**Your assignment**: Print the records below word for word, without changing a single line.

● ● ● ●

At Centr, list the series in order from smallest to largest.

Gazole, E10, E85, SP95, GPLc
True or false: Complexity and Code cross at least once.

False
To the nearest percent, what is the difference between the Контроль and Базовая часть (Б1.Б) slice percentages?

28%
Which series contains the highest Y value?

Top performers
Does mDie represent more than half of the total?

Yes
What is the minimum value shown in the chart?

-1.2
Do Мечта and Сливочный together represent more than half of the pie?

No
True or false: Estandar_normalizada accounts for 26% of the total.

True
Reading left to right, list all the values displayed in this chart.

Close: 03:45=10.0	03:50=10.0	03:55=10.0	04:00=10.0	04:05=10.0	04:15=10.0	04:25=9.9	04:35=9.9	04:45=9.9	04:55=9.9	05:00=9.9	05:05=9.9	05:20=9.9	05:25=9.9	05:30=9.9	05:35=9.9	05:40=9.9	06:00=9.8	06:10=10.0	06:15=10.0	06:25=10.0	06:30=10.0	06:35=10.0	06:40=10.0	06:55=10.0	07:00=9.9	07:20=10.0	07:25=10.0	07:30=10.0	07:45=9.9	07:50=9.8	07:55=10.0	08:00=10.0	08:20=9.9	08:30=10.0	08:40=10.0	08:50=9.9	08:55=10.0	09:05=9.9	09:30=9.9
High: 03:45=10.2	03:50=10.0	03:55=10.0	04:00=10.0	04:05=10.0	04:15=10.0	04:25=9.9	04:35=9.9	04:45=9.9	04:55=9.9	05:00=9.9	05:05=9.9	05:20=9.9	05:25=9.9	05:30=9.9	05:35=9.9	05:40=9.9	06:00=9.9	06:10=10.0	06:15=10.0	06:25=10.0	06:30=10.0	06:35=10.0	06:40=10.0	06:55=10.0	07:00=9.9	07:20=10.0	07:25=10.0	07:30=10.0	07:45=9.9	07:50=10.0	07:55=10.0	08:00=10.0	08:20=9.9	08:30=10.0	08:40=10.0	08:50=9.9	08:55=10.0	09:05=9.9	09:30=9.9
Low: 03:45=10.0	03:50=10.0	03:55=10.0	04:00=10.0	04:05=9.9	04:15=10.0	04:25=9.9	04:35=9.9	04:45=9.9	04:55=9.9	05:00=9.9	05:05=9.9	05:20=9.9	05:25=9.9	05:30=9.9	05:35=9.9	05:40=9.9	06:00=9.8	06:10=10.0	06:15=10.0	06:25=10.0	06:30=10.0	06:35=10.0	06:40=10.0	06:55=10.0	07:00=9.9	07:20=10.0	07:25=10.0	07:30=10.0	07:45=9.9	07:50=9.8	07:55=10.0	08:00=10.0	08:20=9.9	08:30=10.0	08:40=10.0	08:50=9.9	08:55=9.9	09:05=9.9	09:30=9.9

● ● ● ●

**The answer**:
At Centr, list the series in order from smallest to largest.

Gazole, E10, E85, SP95, GPLc
True or false: Complexity and Code cross at least once.

False
To the nearest percent, what is the difference between the Контроль and Базовая часть (Б1.Б) slice percentages?

28%
Which series contains the highest Y value?

Top performers
Does mDie represent more than half of the total?

Yes
What is the minimum value shown in the chart?

-1.2
Do Мечта and Сливочный together represent more than half of the pie?

No
True or false: Estandar_normalizada accounts for 26% of the total.

True
Reading left to right, list all the values displayed in this chart.

Close: 03:45=10.0	03:50=10.0	03:55=10.0	04:00=10.0	04:05=10.0	04:15=10.0	04:25=9.9	04:35=9.9	04:45=9.9	04:55=9.9	05:00=9.9	05:05=9.9	05:20=9.9	05:25=9.9	05:30=9.9	05:35=9.9	05:40=9.9	06:00=9.8	06:10=10.0	06:15=10.0	06:25=10.0	06:30=10.0	06:35=10.0	06:40=10.0	06:55=10.0	07:00=9.9	07:20=10.0	07:25=10.0	07:30=10.0	07:45=9.9	07:50=9.8	07:55=10.0	08:00=10.0	08:20=9.9	08:30=10.0	08:40=10.0	08:50=9.9	08:55=10.0	09:05=9.9	09:30=9.9
High: 03:45=10.2	03:50=10.0	03:55=10.0	04:00=10.0	04:05=10.0	04:15=10.0	04:25=9.9	04:35=9.9	04:45=9.9	04:55=9.9	05:00=9.9	05:05=9.9	05:20=9.9	05:25=9.9	05:30=9.9	05:35=9.9	05:40=9.9	06:00=9.9	06:10=10.0	06:15=10.0	06:25=10.0	06:30=10.0	06:35=10.0	06:40=10.0	06:55=10.0	07:00=9.9	07:20=10.0	07:25=10.0	07:30=10.0	07:45=9.9	07:50=10.0	07:55=10.0	08:00=10.0	08:20=9.9	08:30=10.0	08:40=10.0	08:50=9.9	08:55=10.0	09:05=9.9	09:30=9.9
Low: 03:45=10.0	03:50=10.0	03:55=10.0	04:00=10.0	04:05=9.9	04:15=10.0	04:25=9.9	04:35=9.9	04:45=9.9	04:55=9.9	05:00=9.9	05:05=9.9	05:20=9.9	05:25=9.9	05:30=9.9	05:35=9.9	05:40=9.9	06:00=9.8	06:10=10.0	06:15=10.0	06:25=10.0	06:30=10.0	06:35=10.0	06:40=10.0	06:55=10.0	07:00=9.9	07:20=10.0	07:25=10.0	07:30=10.0	07:45=9.9	07:50=9.8	07:55=10.0	08:00=10.0	08:20=9.9	08:30=10.0	08:40=10.0	08:50=9.9	08:55=9.9	09:05=9.9	09:30=9.9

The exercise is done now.